Productivity is often defined as the measure of the output per work hour. It is also shown to be pro-cyclical typically. That means productivity increases during the economic rise and fall (or even declines) in the recession of economy.

A few reasons were forwarded to explain this. A reason states that the capital and labor input are worked harder in rising times rather than in falling times. Another declares that the re-allocation of resources for more productive activities would be faster if the economy grows faster than it slows down.

The exceptions for pro-cyclicality

In 2009, the growth of productivity was believed to fall further in a lot of countries. But there seems to be several exceptions for the procyclicality of labor productivity.

Europe and United States are two examples of experiences that reflect these economic wrinkles. As compared to each other, striking differences are observable between these regions in relation to the growth rates of productivity that they entered the recession with.

For a longer period from 2000 to 2008, labor productivity of the European Union increased at 1.5% against 2% in the USA. (These figures are much lower than the figure of the original EU-15 excluding the new members from Eastern and Central Europe.)

The differences show a more effective use of labor, capital, and other growing sources in the USA. The current productivity advances in the USA have been realized, but through quick layoffs. This suggests that the remaining firms and workers' productivity is actually strengthening.

Productivity growth's traditional rates

During the period before 2008, the Euro showed a very weak productivity growth (less than 1%).
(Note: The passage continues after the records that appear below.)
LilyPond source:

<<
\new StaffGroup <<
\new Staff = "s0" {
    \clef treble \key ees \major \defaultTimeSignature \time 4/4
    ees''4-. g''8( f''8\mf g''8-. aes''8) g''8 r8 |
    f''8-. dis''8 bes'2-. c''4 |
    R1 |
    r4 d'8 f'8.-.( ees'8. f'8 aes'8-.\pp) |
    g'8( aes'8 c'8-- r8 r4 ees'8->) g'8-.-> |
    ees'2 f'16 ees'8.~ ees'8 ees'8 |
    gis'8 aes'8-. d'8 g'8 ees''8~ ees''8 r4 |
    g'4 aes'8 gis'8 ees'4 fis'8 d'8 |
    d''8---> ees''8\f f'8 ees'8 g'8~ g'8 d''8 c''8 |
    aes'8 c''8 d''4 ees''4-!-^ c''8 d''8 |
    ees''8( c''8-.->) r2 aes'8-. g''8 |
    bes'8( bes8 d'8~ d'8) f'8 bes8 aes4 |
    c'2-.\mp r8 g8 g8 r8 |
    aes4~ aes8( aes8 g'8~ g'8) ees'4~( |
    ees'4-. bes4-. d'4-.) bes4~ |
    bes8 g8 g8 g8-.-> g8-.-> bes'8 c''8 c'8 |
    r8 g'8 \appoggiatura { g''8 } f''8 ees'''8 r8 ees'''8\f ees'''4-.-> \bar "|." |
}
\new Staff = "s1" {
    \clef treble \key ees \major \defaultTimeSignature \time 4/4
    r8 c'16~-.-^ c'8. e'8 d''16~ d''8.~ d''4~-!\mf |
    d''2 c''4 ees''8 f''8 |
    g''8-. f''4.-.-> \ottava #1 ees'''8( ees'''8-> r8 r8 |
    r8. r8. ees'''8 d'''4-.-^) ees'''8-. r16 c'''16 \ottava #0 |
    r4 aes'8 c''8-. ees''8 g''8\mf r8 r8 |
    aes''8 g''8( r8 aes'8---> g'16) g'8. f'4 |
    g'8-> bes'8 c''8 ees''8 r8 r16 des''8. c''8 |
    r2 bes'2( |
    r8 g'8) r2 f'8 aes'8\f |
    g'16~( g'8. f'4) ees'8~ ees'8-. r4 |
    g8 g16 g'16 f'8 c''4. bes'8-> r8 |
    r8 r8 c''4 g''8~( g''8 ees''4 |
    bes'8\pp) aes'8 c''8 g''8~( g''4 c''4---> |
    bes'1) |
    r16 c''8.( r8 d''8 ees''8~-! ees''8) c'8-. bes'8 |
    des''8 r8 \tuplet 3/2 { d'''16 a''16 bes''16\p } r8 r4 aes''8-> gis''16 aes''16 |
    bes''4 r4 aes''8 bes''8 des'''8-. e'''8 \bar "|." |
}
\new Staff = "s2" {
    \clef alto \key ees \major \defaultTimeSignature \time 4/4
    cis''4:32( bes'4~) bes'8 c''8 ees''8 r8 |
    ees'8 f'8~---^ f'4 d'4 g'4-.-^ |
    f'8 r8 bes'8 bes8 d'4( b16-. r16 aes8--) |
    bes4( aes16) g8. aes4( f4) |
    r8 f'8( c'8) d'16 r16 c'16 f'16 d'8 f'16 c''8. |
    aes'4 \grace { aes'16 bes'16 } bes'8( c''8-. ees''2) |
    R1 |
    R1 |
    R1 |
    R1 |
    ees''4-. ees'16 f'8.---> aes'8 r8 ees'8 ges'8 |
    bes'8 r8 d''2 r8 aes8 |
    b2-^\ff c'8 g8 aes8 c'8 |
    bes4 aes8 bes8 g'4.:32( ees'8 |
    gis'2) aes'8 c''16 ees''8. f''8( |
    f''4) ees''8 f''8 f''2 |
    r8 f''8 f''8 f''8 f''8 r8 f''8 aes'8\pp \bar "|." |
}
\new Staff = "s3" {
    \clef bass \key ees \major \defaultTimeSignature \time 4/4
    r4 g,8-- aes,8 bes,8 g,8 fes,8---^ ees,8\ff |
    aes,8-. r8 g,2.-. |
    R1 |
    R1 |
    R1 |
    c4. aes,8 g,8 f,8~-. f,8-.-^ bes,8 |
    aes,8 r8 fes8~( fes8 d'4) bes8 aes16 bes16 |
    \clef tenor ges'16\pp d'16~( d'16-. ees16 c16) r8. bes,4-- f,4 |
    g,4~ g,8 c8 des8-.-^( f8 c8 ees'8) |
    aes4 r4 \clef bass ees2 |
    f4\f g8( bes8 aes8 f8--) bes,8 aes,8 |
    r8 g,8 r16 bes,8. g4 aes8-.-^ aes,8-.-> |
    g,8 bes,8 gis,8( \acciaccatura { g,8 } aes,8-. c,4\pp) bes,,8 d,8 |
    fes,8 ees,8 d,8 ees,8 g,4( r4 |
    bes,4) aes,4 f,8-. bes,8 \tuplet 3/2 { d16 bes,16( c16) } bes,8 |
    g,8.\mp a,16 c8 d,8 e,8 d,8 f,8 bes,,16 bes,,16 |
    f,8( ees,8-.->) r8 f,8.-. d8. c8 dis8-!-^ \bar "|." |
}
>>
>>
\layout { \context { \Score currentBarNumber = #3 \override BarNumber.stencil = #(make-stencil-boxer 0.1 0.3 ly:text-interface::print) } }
It was imputed to the increases of employment which come from a large pool of labor reserve.

In the same period, productivity and output growth rates in the Euro turned negative following traditional patterns which the growth of employment could not adjust to a falling economy in the Europe as quickly as in the USA,

At present, rates of productivity growth in many advanced economies are slowing down below historical structural trends of productivity. They represent the rate that productivity can grow.

Get back to structural growth trends, an improved productivity through investment in new innovation and capital is necessary - not only through cost reduction of current resource base.

It would include investment in innovation and technological change, performance and skill level of the workforce, and all the intangibles of the organization (workplace and management practices, ICT applications, human resource strategies and organizational structure).

All of the given current strained economic climate is the major challenge. This also contains the expectation which high rates of productivity growth imply better efficiency of resources after the environment of economy improves.

In addition, productivity growth would translate into higher levels of output. The higher levels of productivity will additionally reflect the presence of strong resource bases in relation to physical and human capital per worker.

As maintained during the recession, they will provide companies with the means for innovating themselves easily out of the downturn resulting in a greater growth of resurgent productivity.